Ces études nous révèlent donc l’existence de 2 senseurs qui gouvernent l’expression de gènes impliqués dans le biofilm et la cytotoxicité, mais qui le font d’une manière strictement opposée. On doit donc imaginer que si RetS contrôle l’expression de gènes en réponse à un signal présent dans les tissus de l’hôte lors d’une infection aiguë, maintenant ainsi l’activité du T3SS, la transition vers la formation du biofilm devrait faire suite à la disparition du signal perçu par RetS conjointement à l’apparition d’un autre signal perçu par LadS. La nature de ces signaux n’est pas encore connue, mais l’analyse des domaines détecteurs portés par ces 2 senseurs laisse penser qu’il pourrait s’agir de sucres [ 9].

Ce mécanisme de switch moléculaire et d’adaptation entre 2 modes de vie bactériens différents, gouverné ici par 2 senseurs indépendants, semble converger vers l’expression d’un gène codant pour un petit ARN régulateur non codant appelé RsmZ [ 10]. En effet, l’expression du gène rsmZ est contrôlée de manière strictement opposée par LadS et RetS. Ainsi, la surproduction de RsmZ dans le mutant retS aboutit à la titration de la protéine régulatrice RsmA, qui a un impact important sur de nombreuses activités cellulaires liées à la virulence et la mobilité. Dans le mutant ladS, RsmZ est peu abondant laissant ainsi RsmA exercer son influence.

Le mécanisme de switch ainsi présenté (Figure 1) est certes simplifié, mais donne une bonne idée de l’intrication moléculaire des différents partenaires.
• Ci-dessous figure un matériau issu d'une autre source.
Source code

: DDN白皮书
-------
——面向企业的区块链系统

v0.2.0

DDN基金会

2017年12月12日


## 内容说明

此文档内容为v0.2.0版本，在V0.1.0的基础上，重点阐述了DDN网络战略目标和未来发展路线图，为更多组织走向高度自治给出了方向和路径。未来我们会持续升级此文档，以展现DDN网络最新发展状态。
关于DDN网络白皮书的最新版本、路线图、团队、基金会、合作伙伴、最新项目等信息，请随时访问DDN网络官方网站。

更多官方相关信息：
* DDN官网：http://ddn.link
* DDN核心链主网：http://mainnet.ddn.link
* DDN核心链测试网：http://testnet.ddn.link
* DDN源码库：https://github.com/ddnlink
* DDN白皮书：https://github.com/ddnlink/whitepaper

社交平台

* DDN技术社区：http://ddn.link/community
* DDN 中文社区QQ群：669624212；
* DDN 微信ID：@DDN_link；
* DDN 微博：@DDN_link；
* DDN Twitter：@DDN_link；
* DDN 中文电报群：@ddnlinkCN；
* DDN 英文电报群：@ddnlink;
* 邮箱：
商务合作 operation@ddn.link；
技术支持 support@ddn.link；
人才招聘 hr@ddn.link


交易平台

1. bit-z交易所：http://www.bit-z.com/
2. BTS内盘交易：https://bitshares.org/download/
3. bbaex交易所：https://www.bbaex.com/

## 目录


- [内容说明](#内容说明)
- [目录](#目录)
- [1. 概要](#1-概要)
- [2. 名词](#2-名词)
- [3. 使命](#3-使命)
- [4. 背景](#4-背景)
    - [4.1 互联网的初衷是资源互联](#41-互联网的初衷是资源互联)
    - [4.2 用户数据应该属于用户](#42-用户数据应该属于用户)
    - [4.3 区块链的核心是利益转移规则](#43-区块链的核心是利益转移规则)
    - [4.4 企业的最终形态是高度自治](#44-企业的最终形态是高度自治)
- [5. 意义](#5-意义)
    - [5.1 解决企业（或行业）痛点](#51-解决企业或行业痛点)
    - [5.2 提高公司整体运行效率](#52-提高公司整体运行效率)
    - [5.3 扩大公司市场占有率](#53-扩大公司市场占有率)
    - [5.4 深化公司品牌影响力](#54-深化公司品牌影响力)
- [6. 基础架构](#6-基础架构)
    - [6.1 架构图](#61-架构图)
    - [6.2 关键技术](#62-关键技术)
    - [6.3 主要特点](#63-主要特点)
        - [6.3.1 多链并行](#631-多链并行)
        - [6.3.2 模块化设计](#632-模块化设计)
Il faut toutefois mentionner que d’autres systèmes à 2 composants devraient être associés à cette cascade de régulation. Le système GacA/GacS, par exemple, a été montré comme intervenant dans le contrôle de l’expression de rsmZ. De plus, le système RocARS, également connu comme SadARS [ 11], contrôle positivement la formation de biofilms, en particulier par l’expression de gènes codant des structures adhésives de type pilus (cup), mais dans le même temps contrôle négativement l’expression des gènes du T3SS chez des bactéries qui se développent en mode biofilm [ 12, 13].

Conclusions et perspectives

Nous faisons des choix chaque jour sur la base d’information dont nous disposons. Les bactéries font de même. Dans le contexte d’une infection, le pathogène doit prendre une décision lorsqu’il colonise son hôte. Doit-il se propager rapidement, provoquer une infection aiguë et éventuellement la mort de l’hôte, ou doit-il persister au sein de l’hôte en s’établissant sous forme de biofilm et tenter d’échapper au système immunitaire. Ce petit jeu du Dr Jekyll and Mr Hyde, et la transition entre un état et l’autre, sont en grande partie dépendants des conditions environnementales. La disponibilité de certains sucres comme source de carbone, ou d’autres nutriments comme le fer, peuvent influencer la bactérie à persister sous forme de biofilms. La découverte de senseurs comme LadS et RetS, suggèrent qu’ils sont des éléments clés dans le processus de décision, et sont impliqués dans l’échantillonnage constant du milieu environnant. Les signaux que ces senseurs perçoivent sont encore mal connus, et nous devrons continuer à essayer de mieux comprendre tous les mécanismes moléculaires qui commandent le switch entre maladie aiguë ou chronique. Ces connaissances sont indispensables pour favoriser le développement de nouveaux anti-microbiens et améliorer le traitement des maladies infectieuses.